The service fees are scary enough!
Welcome to a spooky Thursday edition of Sound Off, our weekly posts with questions for subscribers, aimed at getting some conversation going in the comments. Usually, it runs on Fridays so you have the weekend to weigh in, but today is Halloween, which suits the subject at hand: Your concert-ticket horror stories. Ahh!!!!!!!! Murderous service fees, eternal queues, sicko scalpers, fan-exclusive presales that go bump in the night.

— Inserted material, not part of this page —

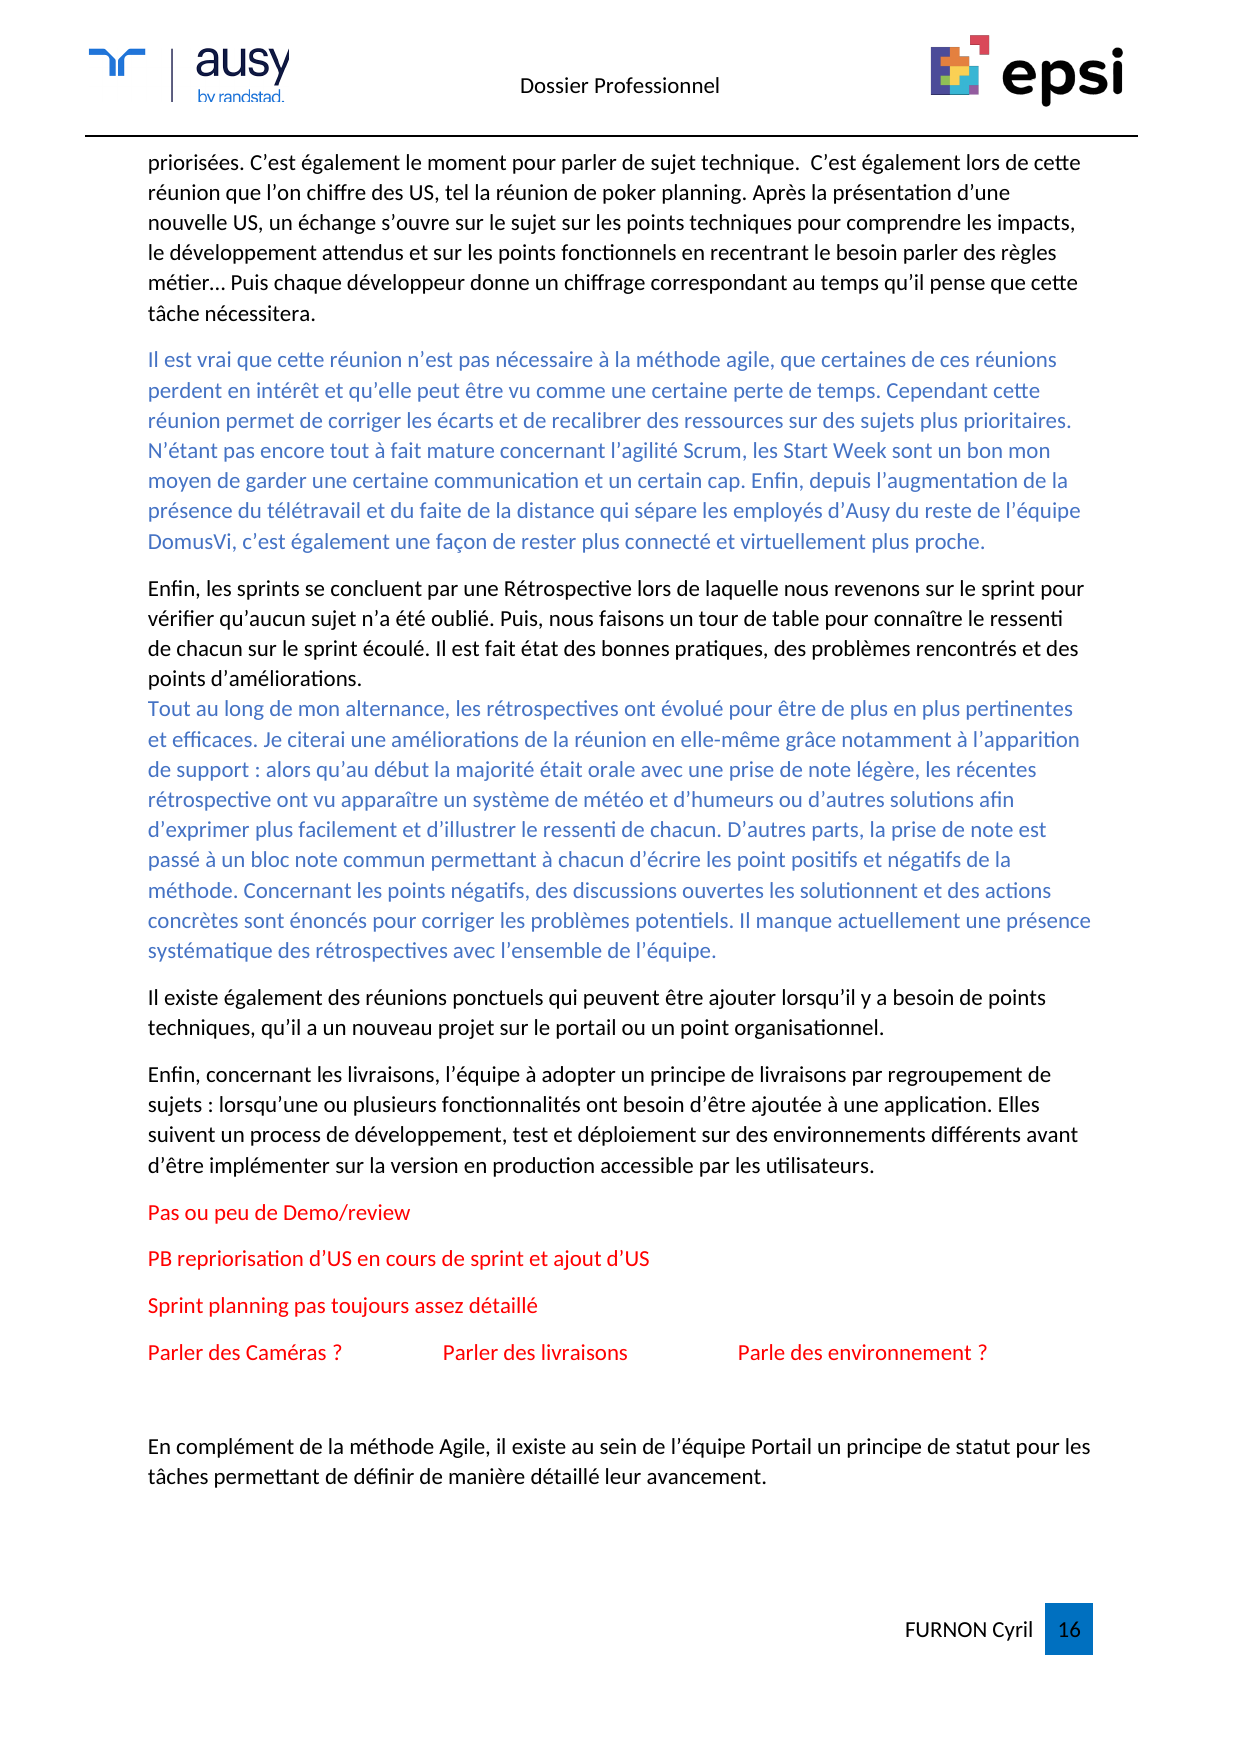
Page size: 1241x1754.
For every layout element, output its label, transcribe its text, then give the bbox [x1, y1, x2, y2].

I have to admit that I don’t have any of my own, but that’s mostly because I don’t go to a whole lot of big concerts. I’m more likely to go see my friends play gigs at bars and other small venues around New York, where I usually just bug them for a spot on the guest list or bite the bullet and pay 15 bucks at the door. Mercifully, for now at least, the Stubhubs and Ticketmasters of the world can’t be bothered with such small potatoes. But I thought I remembered my mom mentioning a bad experience years ago, which I just texted her to confirm.

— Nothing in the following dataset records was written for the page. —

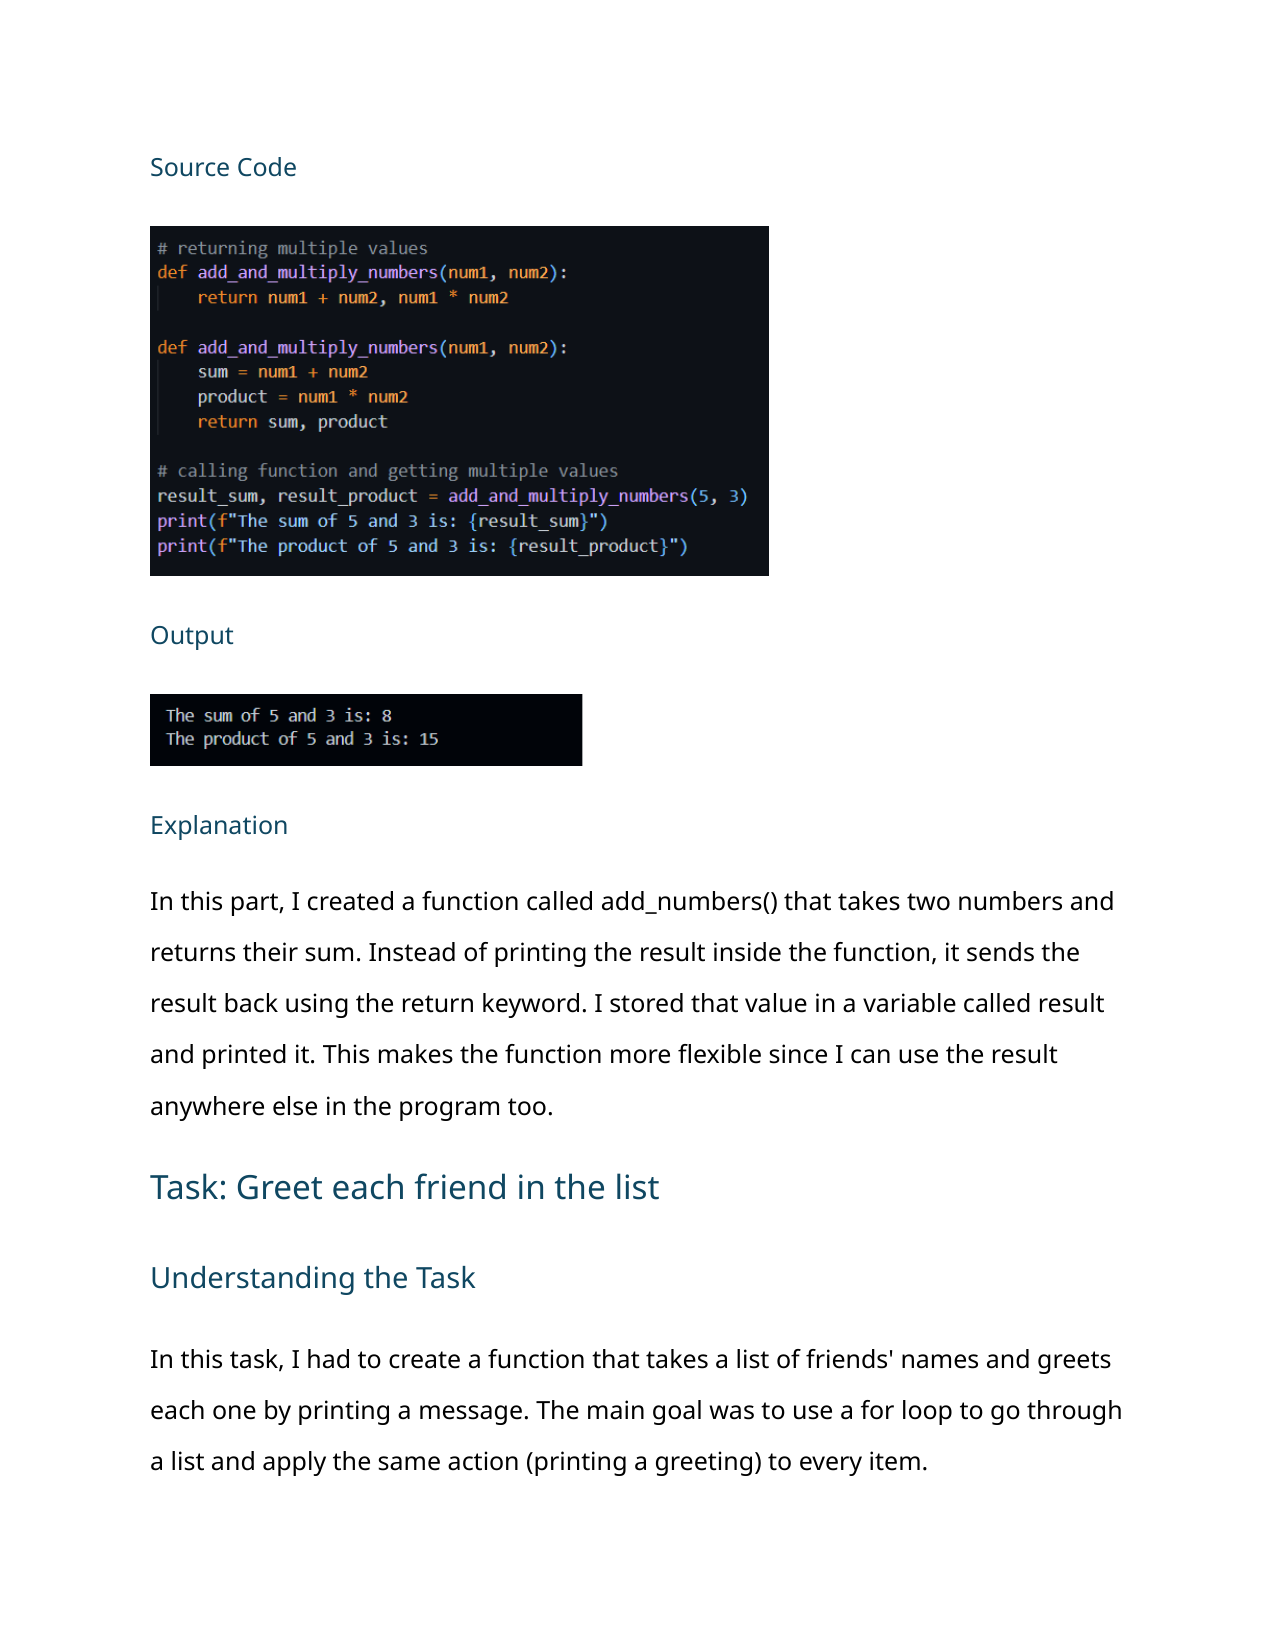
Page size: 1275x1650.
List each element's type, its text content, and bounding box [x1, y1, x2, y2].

subtitle Task: Greet each friend in the list [150, 1164, 1125, 1209]
text In this part, I created a function called add_numbers() that takes two numbers and returns their sum. Instead of printing the result inside the function, it sends the result back using the return keyword. I stored that value in a variable called result and printed it. This makes the function more flexible since I can use the result anywhere else in the program too. [150, 884, 1125, 1122]
subtitle Explanation [150, 808, 1125, 842]
subtitle Understanding the Task [150, 1257, 1125, 1297]
text In this task, I had to create a function that takes a list of friends' names and greets each one by printing a message. The main goal was to use a for loop to go through a list and apply the same action (printing a greeting) to every item. [150, 1342, 1125, 1478]
picture [150, 694, 583, 766]
subtitle Output [150, 618, 1125, 652]
picture [150, 226, 769, 576]
subtitle Source Code [150, 150, 1125, 184]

It goes like this: In 2017, she, my dad, and some friends of theirs were going to see Bonnie Raitt and James Taylor play at Nationals Park in Washington, D.C. My mom was tasked with securing tickets. Reasonably, she Googled something like “James Taylor Bonnie Raitt Washington DC Ticketmaster.” The first result on the page was not Ticketmaster itself, but a sponsored link to a ticket reseller. She clicked, and landed on a site that did not make particularly clear that it was not the official seller for the event, or that there were plentiful tickets still available directly through official channels. She ended up buying a few tickets for $225 each, and later learning that she could have gotten them for $120 through Ticketmaster. “I assumed it was what I wanted,” she told me, referring to the innocuous-looking reseller site. “Fortunately, everyone we went with was very understanding and paid me back what I paid.”
I wrote a big piece about the political machinations that make this sort of thing possible when we launched Hearing Things, and I have to admit that thinking about my mom getting taken in riles me up about it all over again. Stay away from her, you leeches! The piece also goes into some detail about methods that are even more misleading than the ones she encountered, including websites that are designed explicitly to look like the official box offices for venues, down to their URLs. Coincidentally, the example I used to illustrate that phenomenon also involved James Taylor tickets.
Hearing Things will continue to cover the ticketing industry, and advocate for making it better for fans and musicians alike. In the meantime, we want to know: Do you have horror stories of your own? Let us know in the comments.